> _What the exercise asks_:
Using the data beneath this instruction, retype only the lines from the one that contains "A 3D cuboid" down to the one that contains "Same task for the yellow bun (444,526,531,579).", both included, exactly as they appear.

> _Dataset content_:
----

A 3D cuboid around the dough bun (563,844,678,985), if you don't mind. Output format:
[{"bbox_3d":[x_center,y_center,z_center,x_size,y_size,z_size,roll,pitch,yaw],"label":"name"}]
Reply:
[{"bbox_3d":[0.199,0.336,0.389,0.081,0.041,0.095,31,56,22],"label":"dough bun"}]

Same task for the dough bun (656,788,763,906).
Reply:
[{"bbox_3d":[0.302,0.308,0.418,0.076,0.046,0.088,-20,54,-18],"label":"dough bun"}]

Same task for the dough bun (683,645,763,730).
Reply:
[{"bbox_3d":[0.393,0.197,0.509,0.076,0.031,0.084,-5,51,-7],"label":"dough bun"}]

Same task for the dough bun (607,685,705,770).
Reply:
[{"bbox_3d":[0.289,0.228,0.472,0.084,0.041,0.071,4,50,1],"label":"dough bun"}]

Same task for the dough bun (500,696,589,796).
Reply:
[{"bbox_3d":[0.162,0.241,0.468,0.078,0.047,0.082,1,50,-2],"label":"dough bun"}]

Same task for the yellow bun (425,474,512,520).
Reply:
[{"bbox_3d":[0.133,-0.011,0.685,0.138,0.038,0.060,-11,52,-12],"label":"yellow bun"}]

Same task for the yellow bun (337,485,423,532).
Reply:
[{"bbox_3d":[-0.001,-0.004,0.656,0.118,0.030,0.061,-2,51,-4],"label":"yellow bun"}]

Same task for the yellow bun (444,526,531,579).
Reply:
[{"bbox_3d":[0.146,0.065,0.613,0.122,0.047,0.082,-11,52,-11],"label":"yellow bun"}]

----

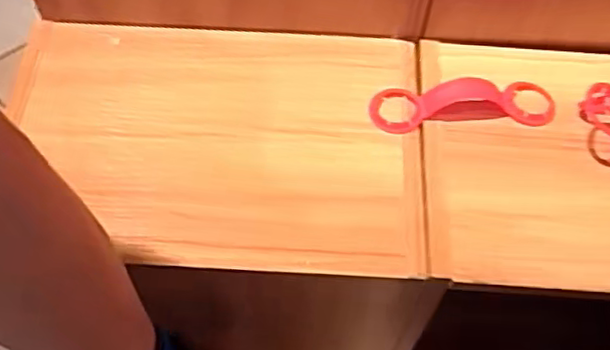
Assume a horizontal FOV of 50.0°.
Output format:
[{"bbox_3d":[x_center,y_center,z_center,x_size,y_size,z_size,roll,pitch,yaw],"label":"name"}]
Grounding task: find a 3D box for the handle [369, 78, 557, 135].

----

> _Answer area_:
A 3D cuboid around the dough bun (563,844,678,985), if you don't mind. Output format:
[{"bbox_3d":[x_center,y_center,z_center,x_size,y_size,z_size,roll,pitch,yaw],"label":"name"}]
Reply:
[{"bbox_3d":[0.199,0.336,0.389,0.081,0.041,0.095,31,56,22],"label":"dough bun"}]

Same task for the dough bun (656,788,763,906).
Reply:
[{"bbox_3d":[0.302,0.308,0.418,0.076,0.046,0.088,-20,54,-18],"label":"dough bun"}]

Same task for the dough bun (683,645,763,730).
Reply:
[{"bbox_3d":[0.393,0.197,0.509,0.076,0.031,0.084,-5,51,-7],"label":"dough bun"}]

Same task for the dough bun (607,685,705,770).
Reply:
[{"bbox_3d":[0.289,0.228,0.472,0.084,0.041,0.071,4,50,1],"label":"dough bun"}]

Same task for the dough bun (500,696,589,796).
Reply:
[{"bbox_3d":[0.162,0.241,0.468,0.078,0.047,0.082,1,50,-2],"label":"dough bun"}]

Same task for the yellow bun (425,474,512,520).
Reply:
[{"bbox_3d":[0.133,-0.011,0.685,0.138,0.038,0.060,-11,52,-12],"label":"yellow bun"}]

Same task for the yellow bun (337,485,423,532).
Reply:
[{"bbox_3d":[-0.001,-0.004,0.656,0.118,0.030,0.061,-2,51,-4],"label":"yellow bun"}]

Same task for the yellow bun (444,526,531,579).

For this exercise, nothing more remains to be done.